1. Write a script that can walk through a series of directories nad identify files based on their file extension. For example, perhaps you want to count the number of .pdf files or .jpg. Create file that can look for this information and then tally the files. Then, have the program output the list of filenames and filepaths in a CSV file. Call this file `extension_detector.py`. 
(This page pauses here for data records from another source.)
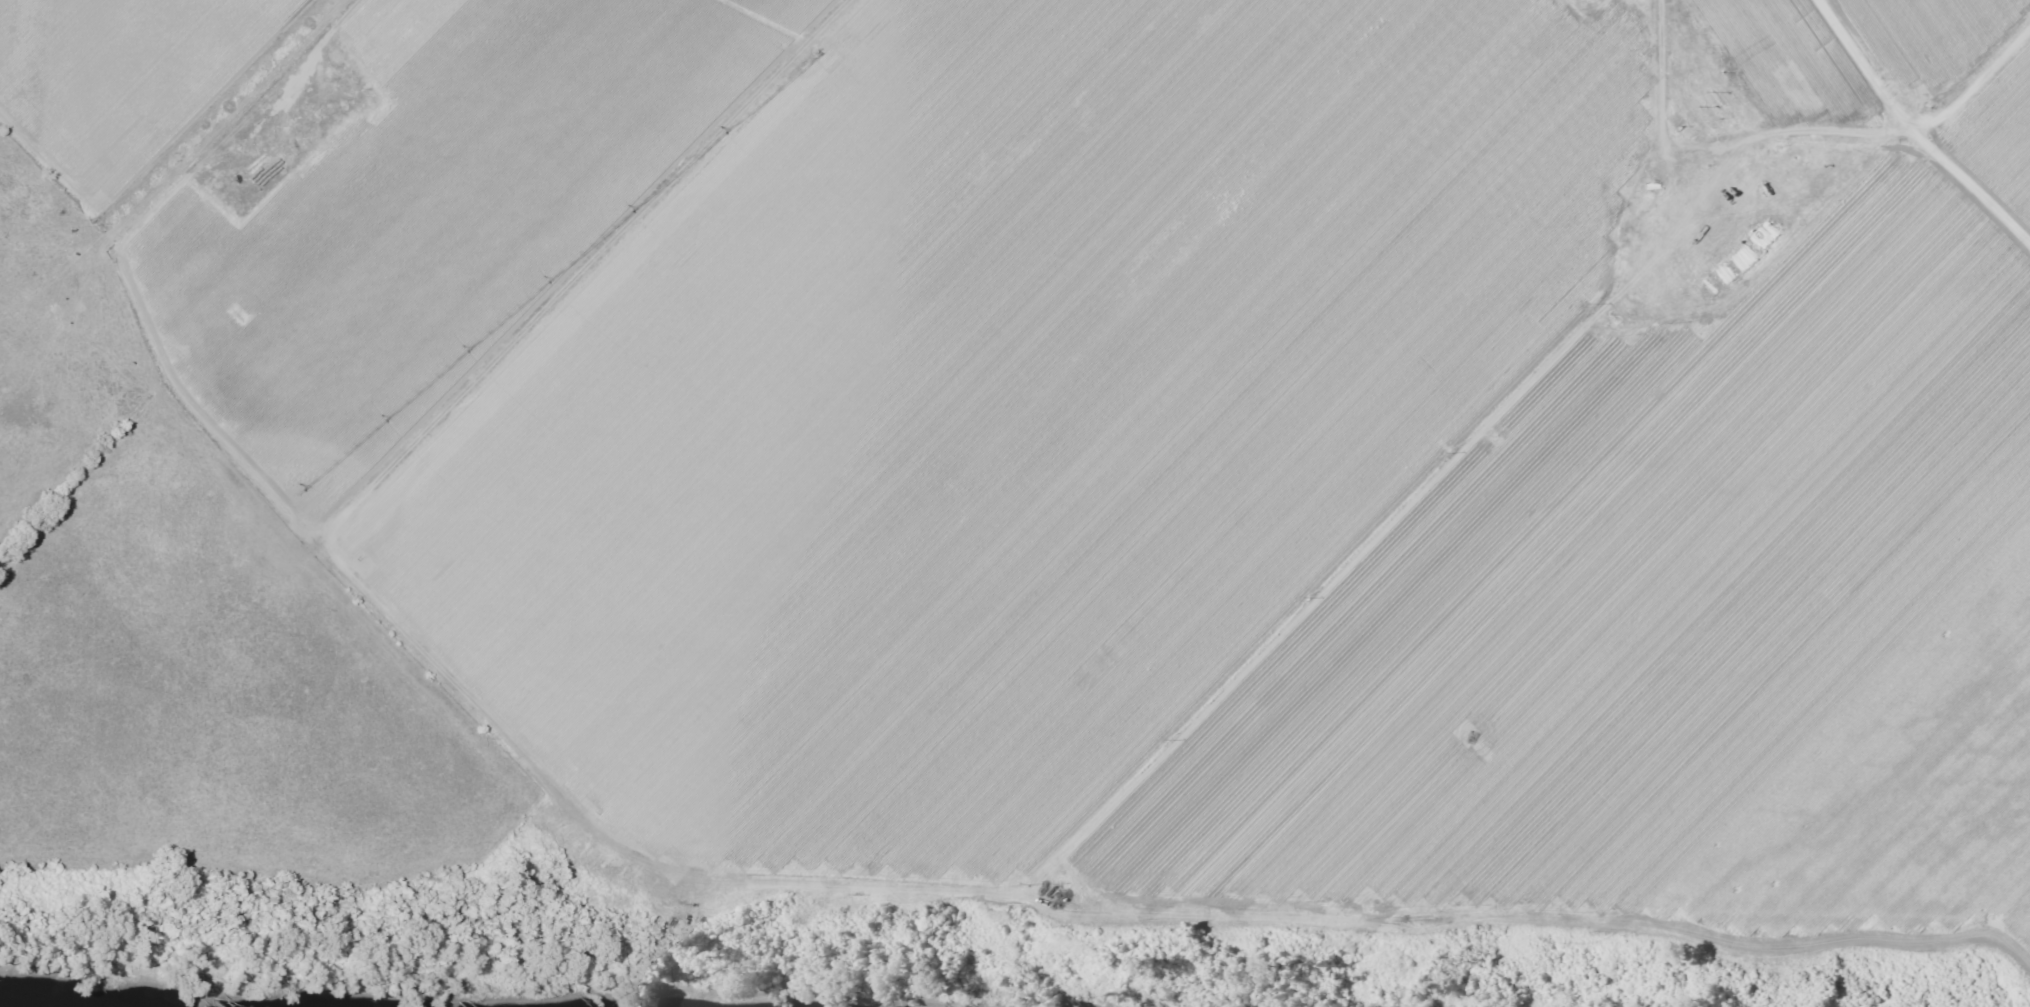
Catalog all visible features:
building: (343, 61)
silo: (343, 61)
road: (1863, 61)
building: (349, 67)
silo: (349, 67)
building: (356, 73)
silo: (356, 73)
petroleum well: (300, 146)
chimney: (217, 183)
road: (1968, 187)
chimney: (226, 192)

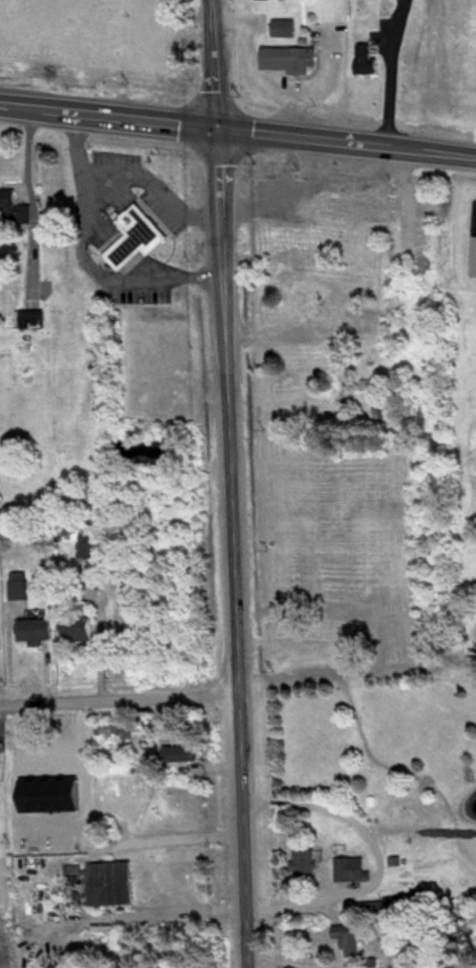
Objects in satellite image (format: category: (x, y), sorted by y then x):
building: (282, 27)
building: (288, 58)
building: (365, 58)
road: (386, 70)
traffic signals: (216, 124)
road: (238, 126)
road: (155, 183)
building: (6, 201)
building: (355, 206)
building: (135, 236)
road: (85, 255)
building: (473, 256)
building: (30, 317)
building: (323, 332)
building: (298, 354)
road: (228, 484)
building: (88, 546)
building: (17, 591)
building: (75, 628)
building: (33, 629)
road: (118, 698)
road: (47, 748)
building: (178, 753)
building: (0, 768)
building: (48, 794)
building: (303, 860)
building: (350, 867)
building: (108, 881)
building: (103, 926)
building: (345, 936)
1. Write a script that creates a `master` and `derivative` directory within a subdirectory that has the file's name as its name. For example, if there are two files, one named `001.jpg` and `audition.wav`, there should be a directory named `001` and another named `audition`. Within these, there should be master and derivative folders. The original files should be in the `master` folder. Call this file `master_and_derivatives.py`.
1. Create a script that will create an inventory of all the files in the assets folder `Bundle-web-files-small`. The inventory should be a CSV file, and it should include the filename of the file, the extension, the path to the file, and the file size. You may include any other information that you think is important. Call this file `inventory_script.py`.